PROBLEM STATEMENT
Search the material for the string "bitsTx" and copy each line where it occurs.

PROVIDED ENTRIES
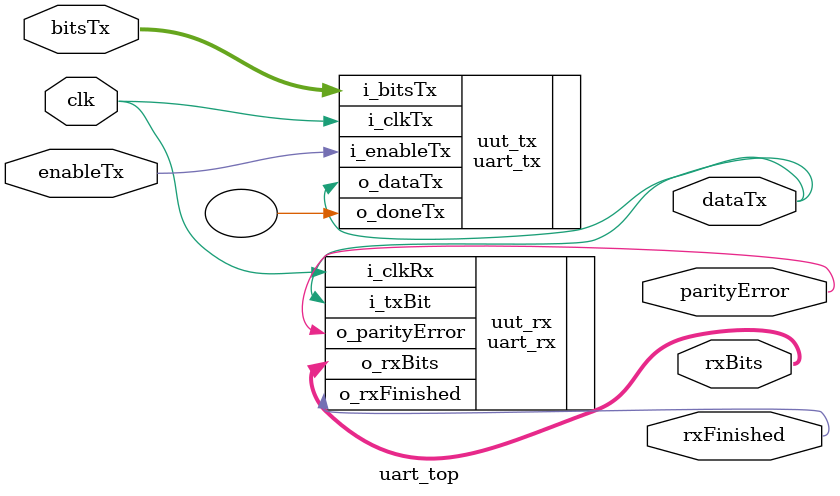
<source format=v>
module uart_top #(parameter clksPerBit = 87)(
    input wire clk,
    input wire enableTx,
    input wire [7:0] bitsTx,
    output wire dataTx,
    output wire rxFinished,
    output wire [7:0] rxBits,
    output wire parityError
);

    // UART transmitter
    uart_tx #(.clksPerBit(clksPerBit)) uut_tx (
        .i_clkTx(clk),
        .i_enableTx(enableTx),
        .i_bitsTx(bitsTx),
        .o_dataTx(dataTx),
        .o_doneTx()           
    );

    // UART receiver
    uart_rx #(.clksPerBit(clksPerBit)) uut_rx (
        .i_clkRx(clk),
        .i_txBit(dataTx),
        .o_rxFinished(rxFinished),
        .o_rxBits(rxBits),
        .o_parityError(parityError)
    );

endmodule
</source>
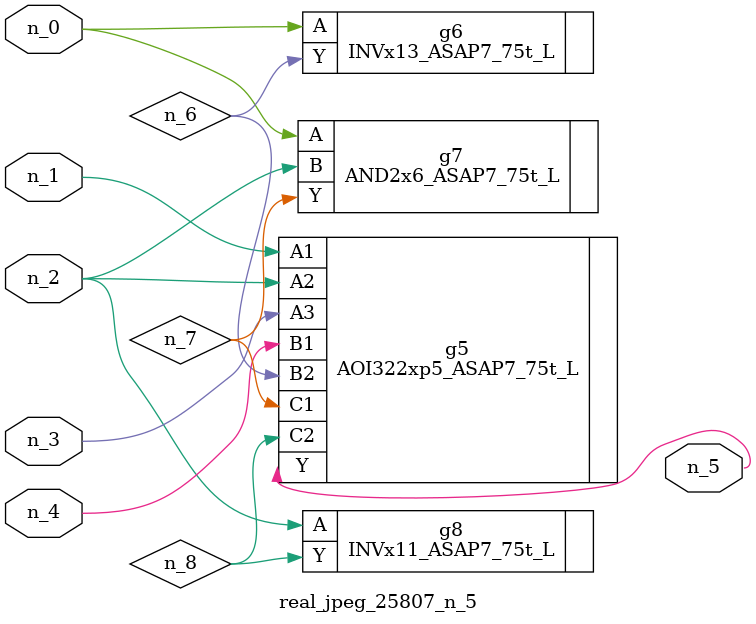
<source format=v>
module real_jpeg_25807_n_5 (n_4, n_0, n_1, n_2, n_3, n_5);

input n_4;
input n_0;
input n_1;
input n_2;
input n_3;

output n_5;

wire n_8;
wire n_6;
wire n_7;

INVx13_ASAP7_75t_L g6 ( 
.A(n_0),
.Y(n_6)
);

AND2x6_ASAP7_75t_L g7 ( 
.A(n_0),
.B(n_2),
.Y(n_7)
);

AOI322xp5_ASAP7_75t_L g5 ( 
.A1(n_1),
.A2(n_2),
.A3(n_3),
.B1(n_4),
.B2(n_6),
.C1(n_7),
.C2(n_8),
.Y(n_5)
);

INVx11_ASAP7_75t_L g8 ( 
.A(n_2),
.Y(n_8)
);


endmodule
</source>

RESULT OF THIS EXERCISE
    input wire [7:0] bitsTx,
        .i_bitsTx(bitsTx),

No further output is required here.